YOUR INSTRUCTIONS ->
Drop every picture, then transcribe the remaining data exactly.

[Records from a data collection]

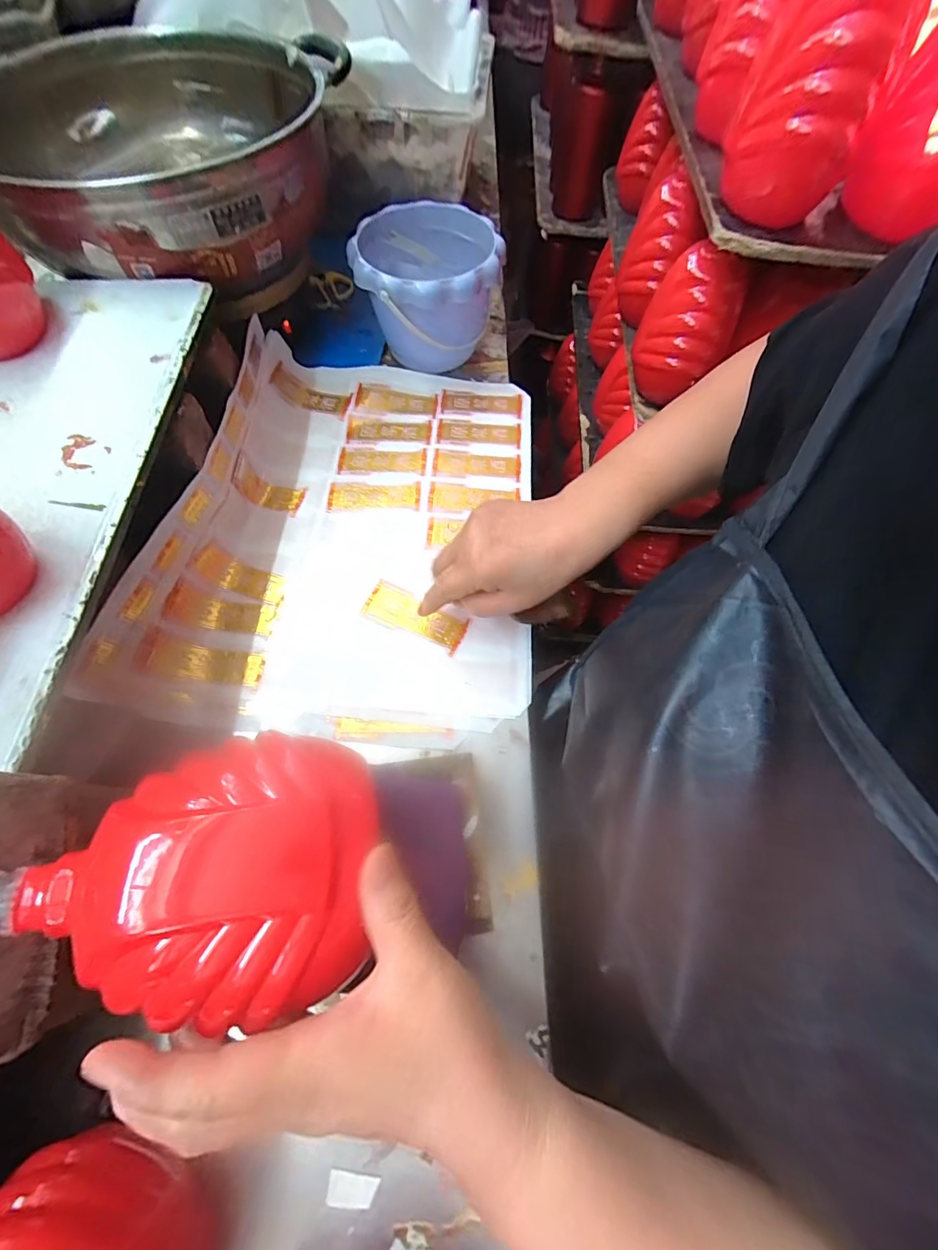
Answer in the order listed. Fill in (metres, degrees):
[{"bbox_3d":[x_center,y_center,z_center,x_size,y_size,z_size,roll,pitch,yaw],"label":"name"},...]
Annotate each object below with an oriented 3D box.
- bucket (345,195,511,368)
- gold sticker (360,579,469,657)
[{"bbox_3d":[-0.050,-0.377,0.528,0.152,0.117,0.162,1,65,-3],"label":"bucket"},{"bbox_3d":[-0.048,-0.008,0.412,0.094,0.004,0.039,24,66,10],"label":"gold sticker"}]

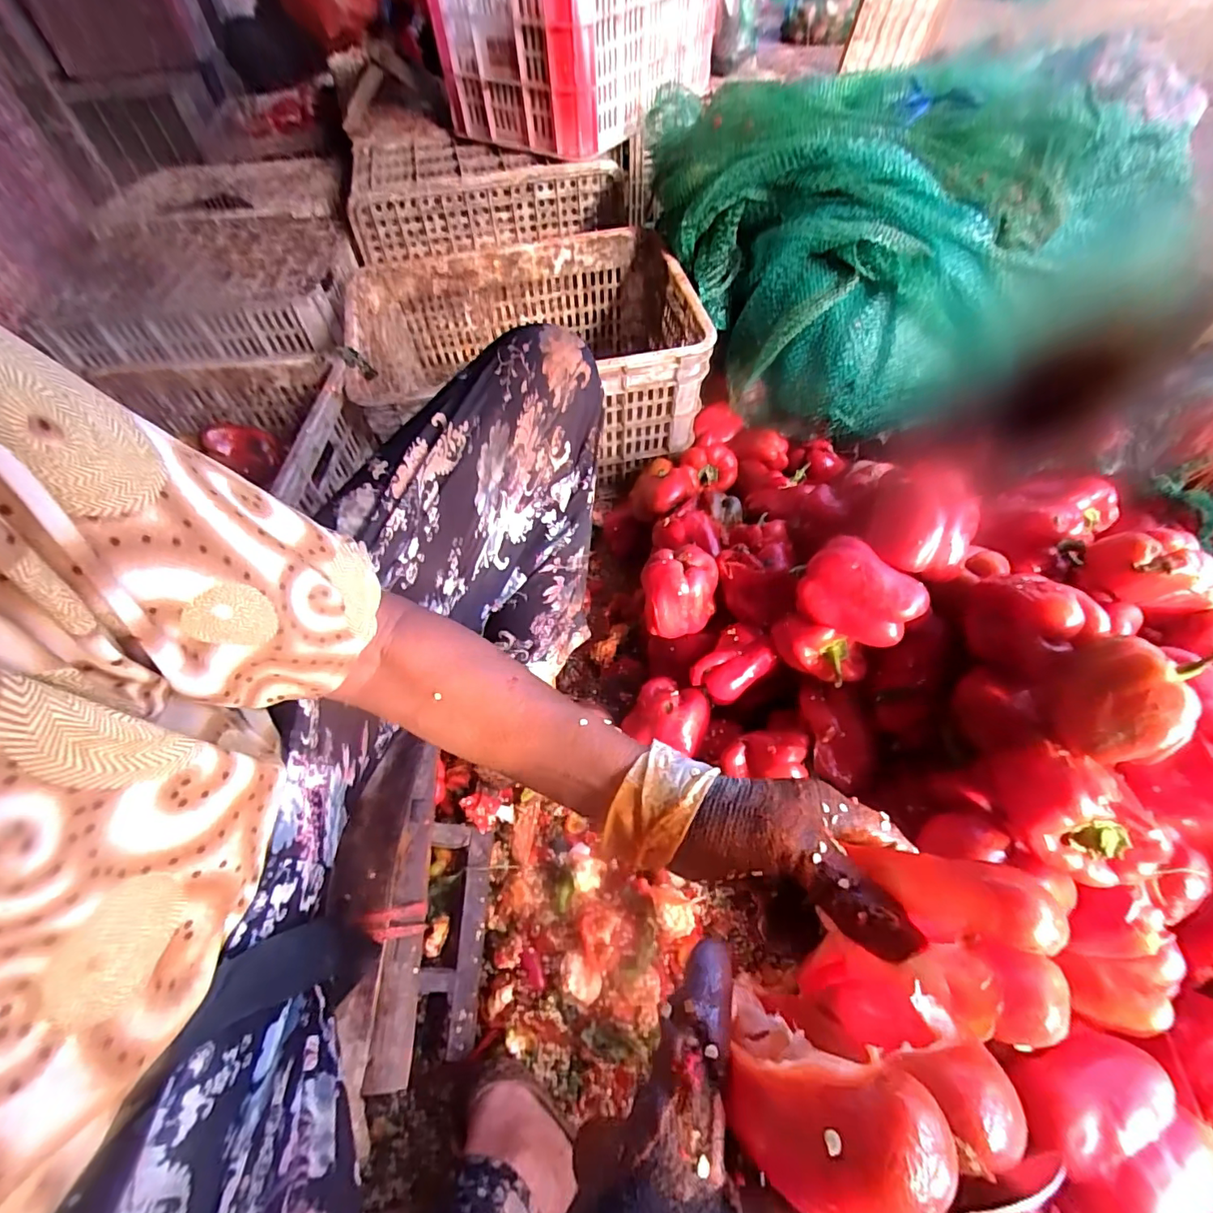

RESPONSE TO THIS EXERCISE ->
Answer in the order listed. Fill in (metres, degrees):
[{"bbox_3d":[x_center,y_center,z_center,x_size,y_size,z_size,roll,pitch,yaw],"label":"name"},...]
Annotate each object below with an oriented 3D box.
- bucket (345,195,511,368)
- gold sticker (360,579,469,657)
[{"bbox_3d":[-0.050,-0.377,0.528,0.152,0.117,0.162,1,65,-3],"label":"bucket"},{"bbox_3d":[-0.048,-0.008,0.412,0.094,0.004,0.039,24,66,10],"label":"gold sticker"}]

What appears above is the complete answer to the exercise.